Bien plus qu’une question de perruque et de nez rouge, le clown se démarque par son jeu émotif et ses réactions physiques amplifiées dans le but d’amuser le public. La gestuelle des interprètes se veut tout aussi exigeante qu’une chorégraphie, sans toutefois être calculée. Chaque geste doit être ressenti afin de transmettre une émotion.
Assistée par Mélissa Bouchard à la mise en scène, elle tente continuellement d’innover les façons de faire et de renouveler les classiques du jeu clownesque: «Je dis toujours qu’on ne peut pas faire deux fois le même jeu. Pour moi, c’est comme une redite. L’idée c’est de s’amuser et de trouver dans l’erreur la chose qui va ressurgir et qui sera la meilleure, finalement. La création, pour moi, c’est ça! Il ne faut pas avoir peur du néant!»
Une complicité tant fictive que réelle
Dans le spectacle, le lien unissant les trois compagnons reste flou, car c’est leur complicité qui est mise de l’avant, ainsi que les rôles qu’on se donne à différentes périodes de nos vies. Par exemple, le plus grand agit parfois comme un frère, ou même comme un père. D’autres fois, les rôles sont inversés, car tout le monde a besoin d’aide à un moment ou à un autre de son existence.
«À l’Aubergine, on invite toujours les gens en audition. On les rencontre individuellement et, après, on fait un premier choix», a mentionné la créatrice du spectacle en résumant la sélection des interprètes en 2019. «J’ai gardé deux trios pour réaliser des exercices et voir leur interaction. Je voulais voir leur dynamique, la distribution, leur grandeur, leur rythme, ce qu’ils et elles dégagent…»
Le choix final s’est arrêté sur le comédien Jocelyn Paré, lequel a aussi des compétences en danse, le comédien, marionnettiste et clown Miguel Fontaine, ainsi que l’artiste circassienne Amélie Gadbois. Véronika admet qu’elle aime mélanger des artistes de milieux différents pour qu’ils et elles puissent se rencontrer et contribuer au projet avec des forces distinctes. Le produit final reflète d’ailleurs la personnalité et le talent des interprètes mêlant humour, poésie et acrobaties.

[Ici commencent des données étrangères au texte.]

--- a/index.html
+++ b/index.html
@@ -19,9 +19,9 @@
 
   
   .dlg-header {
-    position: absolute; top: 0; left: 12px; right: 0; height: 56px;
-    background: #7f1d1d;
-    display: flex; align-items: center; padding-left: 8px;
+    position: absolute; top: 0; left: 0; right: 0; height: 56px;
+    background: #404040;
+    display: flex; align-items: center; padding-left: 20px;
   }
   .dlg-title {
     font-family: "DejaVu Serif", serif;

Puisque la pandémie a surgi au beau milieu du processus de création, l’équipe a réfléchi au sort de la pièce avant de décider de la reporter.

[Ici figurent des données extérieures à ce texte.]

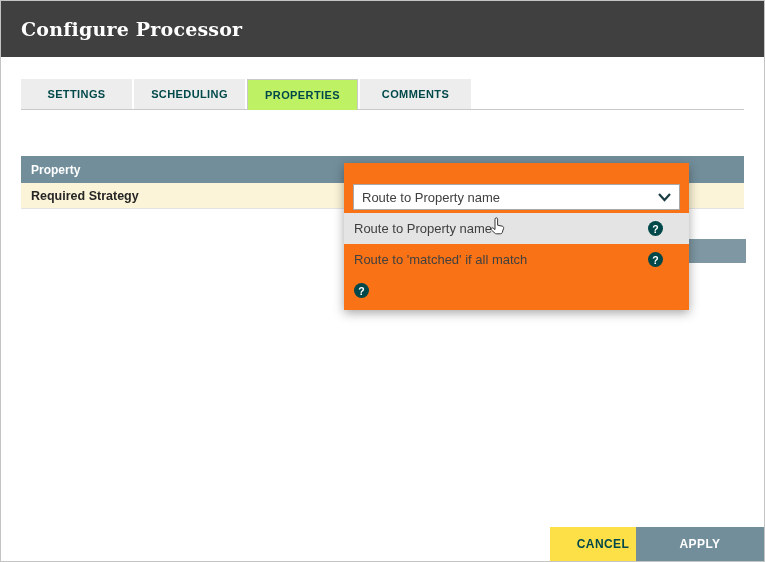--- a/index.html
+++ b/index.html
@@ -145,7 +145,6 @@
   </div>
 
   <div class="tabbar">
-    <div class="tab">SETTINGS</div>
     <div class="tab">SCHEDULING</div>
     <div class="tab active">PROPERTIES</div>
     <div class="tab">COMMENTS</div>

«On s’est posé beaucoup de questions, à savoir si on allait le faire en distanciation, mais ce n’était pas le concept du tout. Les personnages ont établi des liens tissés serrés et je rêvais qu’ils ne fassent qu’un. C’est comme si on dénaturait complètement la création. Alors, on a fait autre chose en attendant et on est revenu quand on pouvait se rapprocher. De ce fait, le spectacle a eu le temps de mûrir, et ça nous a liés davantage.»
Un grand partage de richesses à travers les arts vivants
Avec ce spectacle empreint d’humour et de magie, Véronika Makdissi-Warren souhaite avant tout éveiller la créativité des petits.
«Souvent, ce que j’aime, c’est de pouvoir leur dire qu’ils peuvent jouer avec autre chose qu’un écran. J’aimerais vraiment leur ouvrir une petite part d’imaginaire et qu’ils se disent que tout est possible, qu’ils peuvent s’inventer un monde avec pas grand-chose. Je trouve que le théâtre jeunesse est le plus créatif et que c’est une occasion pour les enfants de voir quelque chose en direct, de vivre le moment présent. On n’en voit presque plus des rassemblements comme ça.»
L’Aubergine a d’ailleurs créé un cahier pédagogique dynamique pour les activités de médiation culturelle auprès des jeunes et une Zone famille comprenant la vidéo éducative intitulée La petite histoire du clown.
Afin de rendre le spectacle accessible à tous∙tes, l’équipe a monté une représentation sensoriellement adaptée pour les enfants vivant avec des besoins particuliers, qui aura lieu le 28 décembre. Le son et l’éclairage seront plus doux, et les enfants pourront facilement sortir en tout temps s’ils se sentent inconfortables.
Cette version pourra leur permettre de profiter des bienfaits des arts de la scène et de vivre une expérience mémorable.